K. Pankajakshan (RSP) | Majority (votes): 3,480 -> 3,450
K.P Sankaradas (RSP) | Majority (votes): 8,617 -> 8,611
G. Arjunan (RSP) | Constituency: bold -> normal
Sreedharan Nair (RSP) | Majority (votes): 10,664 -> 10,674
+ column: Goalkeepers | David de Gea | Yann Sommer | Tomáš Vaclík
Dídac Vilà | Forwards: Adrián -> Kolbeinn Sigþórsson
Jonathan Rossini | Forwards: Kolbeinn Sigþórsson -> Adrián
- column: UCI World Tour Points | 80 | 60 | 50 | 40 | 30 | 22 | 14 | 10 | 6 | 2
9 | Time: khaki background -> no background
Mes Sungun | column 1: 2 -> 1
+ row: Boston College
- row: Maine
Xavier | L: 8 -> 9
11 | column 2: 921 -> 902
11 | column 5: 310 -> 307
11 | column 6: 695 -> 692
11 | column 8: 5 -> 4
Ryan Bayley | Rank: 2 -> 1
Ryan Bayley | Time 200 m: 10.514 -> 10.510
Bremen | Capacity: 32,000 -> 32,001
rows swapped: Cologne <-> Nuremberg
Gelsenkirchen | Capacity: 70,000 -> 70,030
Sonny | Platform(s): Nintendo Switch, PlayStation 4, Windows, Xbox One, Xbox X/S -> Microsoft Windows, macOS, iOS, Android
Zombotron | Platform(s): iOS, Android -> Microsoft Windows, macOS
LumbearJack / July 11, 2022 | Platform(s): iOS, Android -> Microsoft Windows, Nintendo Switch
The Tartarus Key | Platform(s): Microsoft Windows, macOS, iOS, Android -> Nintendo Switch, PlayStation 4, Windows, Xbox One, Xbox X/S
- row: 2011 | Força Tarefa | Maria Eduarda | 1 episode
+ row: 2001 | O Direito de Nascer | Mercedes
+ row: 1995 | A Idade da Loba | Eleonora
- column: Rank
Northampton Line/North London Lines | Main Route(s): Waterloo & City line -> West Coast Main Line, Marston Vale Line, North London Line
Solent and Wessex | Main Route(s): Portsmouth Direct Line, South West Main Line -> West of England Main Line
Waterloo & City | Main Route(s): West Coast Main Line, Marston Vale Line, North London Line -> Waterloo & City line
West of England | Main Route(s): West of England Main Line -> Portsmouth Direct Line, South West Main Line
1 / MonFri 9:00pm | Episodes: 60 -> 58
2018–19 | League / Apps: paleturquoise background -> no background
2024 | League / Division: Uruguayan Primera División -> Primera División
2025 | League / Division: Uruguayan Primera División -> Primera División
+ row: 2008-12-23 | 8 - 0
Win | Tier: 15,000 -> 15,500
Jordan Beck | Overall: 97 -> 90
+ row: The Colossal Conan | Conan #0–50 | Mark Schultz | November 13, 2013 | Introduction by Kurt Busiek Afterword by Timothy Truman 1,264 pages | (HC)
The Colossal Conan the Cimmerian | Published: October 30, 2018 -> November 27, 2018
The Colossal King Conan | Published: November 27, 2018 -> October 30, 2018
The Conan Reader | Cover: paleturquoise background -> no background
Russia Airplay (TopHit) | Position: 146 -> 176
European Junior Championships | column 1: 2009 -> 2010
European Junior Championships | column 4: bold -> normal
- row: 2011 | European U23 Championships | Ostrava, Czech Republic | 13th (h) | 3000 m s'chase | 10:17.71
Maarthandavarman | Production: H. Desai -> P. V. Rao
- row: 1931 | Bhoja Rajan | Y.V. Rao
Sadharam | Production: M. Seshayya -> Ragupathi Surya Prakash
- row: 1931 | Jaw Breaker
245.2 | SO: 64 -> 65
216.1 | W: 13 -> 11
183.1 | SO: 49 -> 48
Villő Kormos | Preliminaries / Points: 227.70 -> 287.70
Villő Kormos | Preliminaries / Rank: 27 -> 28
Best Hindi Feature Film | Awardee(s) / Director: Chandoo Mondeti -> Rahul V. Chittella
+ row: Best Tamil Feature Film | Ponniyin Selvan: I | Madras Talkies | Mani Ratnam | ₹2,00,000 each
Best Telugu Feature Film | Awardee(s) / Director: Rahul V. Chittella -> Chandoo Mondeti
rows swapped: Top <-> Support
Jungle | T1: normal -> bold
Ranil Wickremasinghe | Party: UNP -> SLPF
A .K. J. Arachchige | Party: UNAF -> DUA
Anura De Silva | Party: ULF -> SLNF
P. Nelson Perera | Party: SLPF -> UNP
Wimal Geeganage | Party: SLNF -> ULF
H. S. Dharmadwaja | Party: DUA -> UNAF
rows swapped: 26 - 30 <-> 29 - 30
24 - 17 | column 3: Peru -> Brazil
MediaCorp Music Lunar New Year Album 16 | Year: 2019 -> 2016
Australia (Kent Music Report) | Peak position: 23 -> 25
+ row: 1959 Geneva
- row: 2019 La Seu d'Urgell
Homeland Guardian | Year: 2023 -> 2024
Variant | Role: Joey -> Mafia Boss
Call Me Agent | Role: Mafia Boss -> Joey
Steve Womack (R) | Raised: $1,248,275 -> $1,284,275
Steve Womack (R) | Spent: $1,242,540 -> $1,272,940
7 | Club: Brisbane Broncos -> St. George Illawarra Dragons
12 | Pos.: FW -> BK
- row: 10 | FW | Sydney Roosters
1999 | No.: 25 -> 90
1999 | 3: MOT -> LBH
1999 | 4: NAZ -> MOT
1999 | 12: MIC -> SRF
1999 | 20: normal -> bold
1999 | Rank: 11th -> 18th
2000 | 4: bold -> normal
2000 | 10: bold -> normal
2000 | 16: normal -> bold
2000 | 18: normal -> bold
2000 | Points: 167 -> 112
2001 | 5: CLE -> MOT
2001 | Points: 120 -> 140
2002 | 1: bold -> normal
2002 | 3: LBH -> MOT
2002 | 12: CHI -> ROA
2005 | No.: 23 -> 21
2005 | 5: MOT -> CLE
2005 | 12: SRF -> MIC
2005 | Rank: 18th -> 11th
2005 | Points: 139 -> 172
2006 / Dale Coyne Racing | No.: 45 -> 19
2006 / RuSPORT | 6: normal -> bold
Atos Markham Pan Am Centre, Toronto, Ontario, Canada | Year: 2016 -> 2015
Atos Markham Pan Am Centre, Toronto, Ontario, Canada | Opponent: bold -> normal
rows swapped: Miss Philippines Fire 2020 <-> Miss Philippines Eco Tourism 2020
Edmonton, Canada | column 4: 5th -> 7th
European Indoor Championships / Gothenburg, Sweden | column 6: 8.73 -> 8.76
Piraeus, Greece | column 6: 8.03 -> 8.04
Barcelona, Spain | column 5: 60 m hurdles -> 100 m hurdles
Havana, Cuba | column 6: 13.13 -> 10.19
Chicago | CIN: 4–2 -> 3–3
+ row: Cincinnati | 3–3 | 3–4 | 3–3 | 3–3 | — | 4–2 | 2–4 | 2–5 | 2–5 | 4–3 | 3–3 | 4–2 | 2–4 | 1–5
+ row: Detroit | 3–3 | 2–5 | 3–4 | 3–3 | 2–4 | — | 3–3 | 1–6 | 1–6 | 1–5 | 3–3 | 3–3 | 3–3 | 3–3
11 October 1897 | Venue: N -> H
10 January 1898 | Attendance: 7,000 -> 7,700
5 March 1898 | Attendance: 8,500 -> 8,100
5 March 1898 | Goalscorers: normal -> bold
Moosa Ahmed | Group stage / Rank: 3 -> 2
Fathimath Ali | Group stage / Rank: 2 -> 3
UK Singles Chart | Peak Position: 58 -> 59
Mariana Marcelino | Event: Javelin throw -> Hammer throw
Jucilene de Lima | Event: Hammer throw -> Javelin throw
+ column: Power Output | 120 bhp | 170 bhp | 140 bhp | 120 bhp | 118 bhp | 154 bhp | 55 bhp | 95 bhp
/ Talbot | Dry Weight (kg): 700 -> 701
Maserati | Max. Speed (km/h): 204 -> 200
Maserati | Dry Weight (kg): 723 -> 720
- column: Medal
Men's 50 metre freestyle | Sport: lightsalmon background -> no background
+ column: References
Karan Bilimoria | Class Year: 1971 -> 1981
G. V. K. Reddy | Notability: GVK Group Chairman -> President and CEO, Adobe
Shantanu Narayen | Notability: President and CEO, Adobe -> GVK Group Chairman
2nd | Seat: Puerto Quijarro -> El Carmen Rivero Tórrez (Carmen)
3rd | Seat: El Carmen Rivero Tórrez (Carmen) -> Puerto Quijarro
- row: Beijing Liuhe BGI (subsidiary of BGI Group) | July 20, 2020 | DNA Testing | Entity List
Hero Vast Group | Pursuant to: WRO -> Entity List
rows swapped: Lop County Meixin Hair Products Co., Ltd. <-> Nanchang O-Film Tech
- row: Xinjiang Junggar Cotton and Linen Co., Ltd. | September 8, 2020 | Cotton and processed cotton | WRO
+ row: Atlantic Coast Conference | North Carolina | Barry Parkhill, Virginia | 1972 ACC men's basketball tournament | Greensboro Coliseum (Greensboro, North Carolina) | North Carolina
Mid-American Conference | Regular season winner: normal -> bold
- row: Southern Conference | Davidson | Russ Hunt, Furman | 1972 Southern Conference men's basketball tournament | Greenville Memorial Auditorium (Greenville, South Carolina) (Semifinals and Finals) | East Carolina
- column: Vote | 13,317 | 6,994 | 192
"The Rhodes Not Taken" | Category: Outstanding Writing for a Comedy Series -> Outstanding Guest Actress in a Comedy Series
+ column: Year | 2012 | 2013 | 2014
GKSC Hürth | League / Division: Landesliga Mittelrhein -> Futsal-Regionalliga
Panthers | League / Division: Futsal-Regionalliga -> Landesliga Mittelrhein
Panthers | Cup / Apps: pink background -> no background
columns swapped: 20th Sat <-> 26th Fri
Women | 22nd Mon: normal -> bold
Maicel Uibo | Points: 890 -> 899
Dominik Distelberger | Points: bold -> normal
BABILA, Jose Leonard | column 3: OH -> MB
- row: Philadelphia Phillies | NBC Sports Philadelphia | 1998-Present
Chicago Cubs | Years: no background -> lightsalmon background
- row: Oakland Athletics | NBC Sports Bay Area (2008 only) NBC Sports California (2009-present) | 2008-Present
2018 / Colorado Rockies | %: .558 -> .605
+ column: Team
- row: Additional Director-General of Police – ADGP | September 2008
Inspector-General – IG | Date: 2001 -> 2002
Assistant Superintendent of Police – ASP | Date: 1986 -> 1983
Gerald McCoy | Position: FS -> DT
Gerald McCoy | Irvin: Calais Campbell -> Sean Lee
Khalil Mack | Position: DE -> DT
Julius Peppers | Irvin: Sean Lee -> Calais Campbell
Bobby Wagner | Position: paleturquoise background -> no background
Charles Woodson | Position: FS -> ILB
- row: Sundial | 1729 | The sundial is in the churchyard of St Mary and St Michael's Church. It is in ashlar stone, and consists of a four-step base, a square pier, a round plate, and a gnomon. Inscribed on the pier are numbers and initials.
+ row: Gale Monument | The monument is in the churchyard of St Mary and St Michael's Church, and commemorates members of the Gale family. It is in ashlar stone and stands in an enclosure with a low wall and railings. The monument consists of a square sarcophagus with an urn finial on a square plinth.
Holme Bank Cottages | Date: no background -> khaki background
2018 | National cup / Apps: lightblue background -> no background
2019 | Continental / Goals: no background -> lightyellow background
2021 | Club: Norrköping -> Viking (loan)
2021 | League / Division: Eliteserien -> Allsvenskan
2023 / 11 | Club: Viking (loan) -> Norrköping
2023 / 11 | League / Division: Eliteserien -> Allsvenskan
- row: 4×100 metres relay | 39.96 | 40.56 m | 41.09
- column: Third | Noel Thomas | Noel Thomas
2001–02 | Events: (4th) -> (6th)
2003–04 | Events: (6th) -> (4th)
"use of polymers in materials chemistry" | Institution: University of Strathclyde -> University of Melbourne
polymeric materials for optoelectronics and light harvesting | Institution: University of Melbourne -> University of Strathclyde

------------------------------------------------------------------------

**DO THIS**
Please reproduce, character for character, the stretch of entries from the very first one through the one containing "LumbearJack / July", including both of those.

**EXERCISE OUTPUT**
K. Pankajakshan (RSP) | Majority (votes): 3,480 -> 3,450
K.P Sankaradas (RSP) | Majority (votes): 8,617 -> 8,611
G. Arjunan (RSP) | Constituency: bold -> normal
Sreedharan Nair (RSP) | Majority (votes): 10,664 -> 10,674
+ column: Goalkeepers | David de Gea | Yann Sommer | Tomáš Vaclík
Dídac Vilà | Forwards: Adrián -> Kolbeinn Sigþórsson
Jonathan Rossini | Forwards: Kolbeinn Sigþórsson -> Adrián
- column: UCI World Tour Points | 80 | 60 | 50 | 40 | 30 | 22 | 14 | 10 | 6 | 2
9 | Time: khaki background -> no background
Mes Sungun | column 1: 2 -> 1
+ row: Boston College
- row: Maine
Xavier | L: 8 -> 9
11 | column 2: 921 -> 902
11 | column 5: 310 -> 307
11 | column 6: 695 -> 692
11 | column 8: 5 -> 4
Ryan Bayley | Rank: 2 -> 1
Ryan Bayley | Time 200 m: 10.514 -> 10.510
Bremen | Capacity: 32,000 -> 32,001
rows swapped: Cologne <-> Nuremberg
Gelsenkirchen | Capacity: 70,000 -> 70,030
Sonny | Platform(s): Nintendo Switch, PlayStation 4, Windows, Xbox One, Xbox X/S -> Microsoft Windows, macOS, iOS, Android
Zombotron | Platform(s): iOS, Android -> Microsoft Windows, macOS
LumbearJack / July 11, 2022 | Platform(s): iOS, Android -> Microsoft Windows, Nintendo Switch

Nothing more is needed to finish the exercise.